= Beginning of Section =
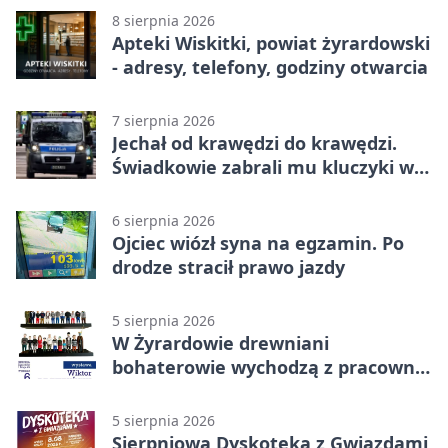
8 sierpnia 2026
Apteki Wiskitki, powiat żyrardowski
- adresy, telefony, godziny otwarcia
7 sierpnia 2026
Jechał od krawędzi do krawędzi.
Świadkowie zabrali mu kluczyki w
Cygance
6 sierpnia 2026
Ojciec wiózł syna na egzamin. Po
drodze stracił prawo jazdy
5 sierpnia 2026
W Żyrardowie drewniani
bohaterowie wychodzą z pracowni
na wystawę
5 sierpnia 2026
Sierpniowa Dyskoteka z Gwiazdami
= End of Section =
= Beginning of Section =
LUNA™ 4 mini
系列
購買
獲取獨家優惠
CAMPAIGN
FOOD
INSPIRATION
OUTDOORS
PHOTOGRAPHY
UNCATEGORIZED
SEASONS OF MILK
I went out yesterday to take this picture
= End of Section =
= Beginning of Section =
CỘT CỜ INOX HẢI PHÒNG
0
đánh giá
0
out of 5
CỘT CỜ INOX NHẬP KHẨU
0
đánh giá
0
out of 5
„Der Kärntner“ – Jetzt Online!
= End of Section =
## What is being asked
Please find each line in the records above that holds the word "sierpnia", and copy it.

## Reply
8 sierpnia 2026
7 sierpnia 2026
6 sierpnia 2026
5 sierpnia 2026
5 sierpnia 2026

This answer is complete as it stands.